Join NPR's Ron Elving and Ken Rudin for their pre-Election Day political roundup.

 

Hyundai and Kia overstated the gas mileage on most of their models from the past three years in an embarrassing blunder that could bring sanctions from the U.S. government and millions of dollars in payments to car owners.

Because of the inflated mileage, discovered during an audit by the Environmental Protection Agency, the Korean automakers must retrofit the window stickers on the cars, reducing their fuel economy figures by one to six miles per gallon depending on the model, the agency said Friday.

"Consumers rely on the window sticker to help make informed choices about the cars they buy," said Gina McCarthy, assistant administrator of the EPA's air-quality office. "EPA's investigation will help protect consumers and ensure a level playing field among automakers."

The EPA said its inquiry into the errors is continuing, and the agency would not comment when asked if the companies will be fined or if a criminal investigation is under way. But the EPA said it's the first case in which erroneous test results were uncovered in a large number of vehicles from the same manufacturer. Only two similar errors have been discovered since 2000, and those involved single models.

Hyundai and Kia executives apologized for the errors, said they were unintentional, and promised to pay the owners of 900,000 cars and SUVs for the difference in mileage. The payments, which will be made annually for as long as people own their cars, are likely to cost the companies hundreds of millions of dollars.

The EPA said it received about a dozen complaints from consumers that the mileage of their 2012 Hyundai Elantra compact cars didn't match the numbers on the window stickers. So staffers at the EPA's vehicle and fuel emission laboratory in Ann Arbor, Mich., included the Elantra in an annual audit that focused on cars that lead their market segments in mileage.

The audit turned up discrepancies between agency test results and data turned in by Hyundai and Kia, the EPA said. As a result, the automakers will have to knock one or two miles per gallon off the mileage posted on most of the models' window stickers. Some models will lose three or four miles per gallon, and the Kia Soul, a funky-looking boxy small SUV, will lose six mpg from the highway mileage on its stickers.

Hyundai and Kia are owned by the same company and share factories and research, but they sell different vehicles and market them separately. The companies said the mistakes stemmed from procedural differences between their mileage tests and those performed by the EPA.

"We're just extremely sorry about these errors," said John Krafcik, Hyundai's CEO of American operations. "We're driven to make this right."

The changes affect 13 models from the 2011 through 2013 model years, including seven Hyundais and six Kias. Window stickers will have to be changed on some versions of Hyundai's Elantra, Sonata Hybrid, Accent, Azera, Genesis, Tucson, Veloster and Santa Fe models, as well as the Kia Sorrento, Rio, Soul, Sportage and Optima Hybrid.

Michael Sprague, executive vice president of marketing for Kia Motors America, also apologized and said the companies have a program in place to reimburse customers for the difference between the mileage on the window stickers and the numbers from the EPA tests.

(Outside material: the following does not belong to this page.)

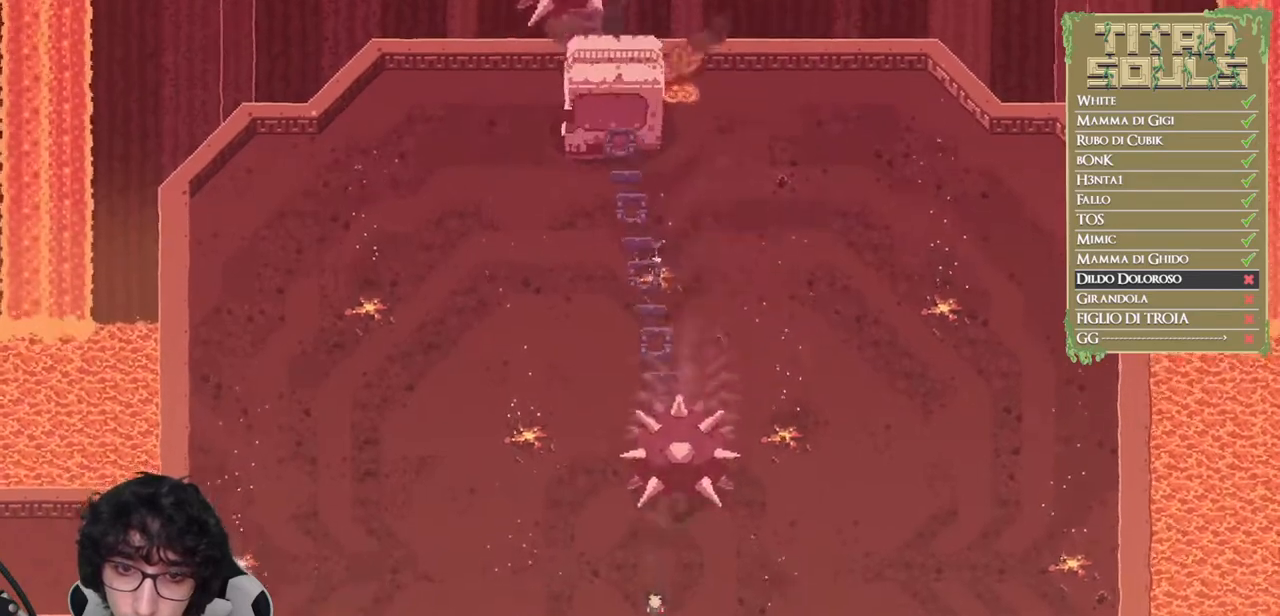
{"buttons": [], "left_stick": "down", "events": []}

The companies will find out how many miles the cars have been driven, find the mileage difference and calculate how much more fuel the customer used based on average regional fuel prices and combined city-highway mileage. Customers also would get a 15 percent premium for the inconvenience, and the payments would be made with debit cards, Sprague said. The owner of a car in Florida with a one mpg difference who drove 15,000 miles would get would get a debit card for $88.03 that can be refreshed every year as long as the person owns the car, Sprague said.

If all 900,000 owners get cards for $88.03, it would cost the automakers more than $79 million a year.

For information, owners can go to www.hyundaimpginfo.com or www.kiampginfo.com .

Sung Hwan Cho, president of Hyundai's U.S. technical center in Michigan, said the EPA requires a complex series of tests that are very sensitive and can have variations that are open to interpretation. The companies did the tests as they were making a large number of changes in their cars designed to improve mileage. The changes, such as direct fuel injection into the cylinders around the pistons, further complicated the tests, Cho said.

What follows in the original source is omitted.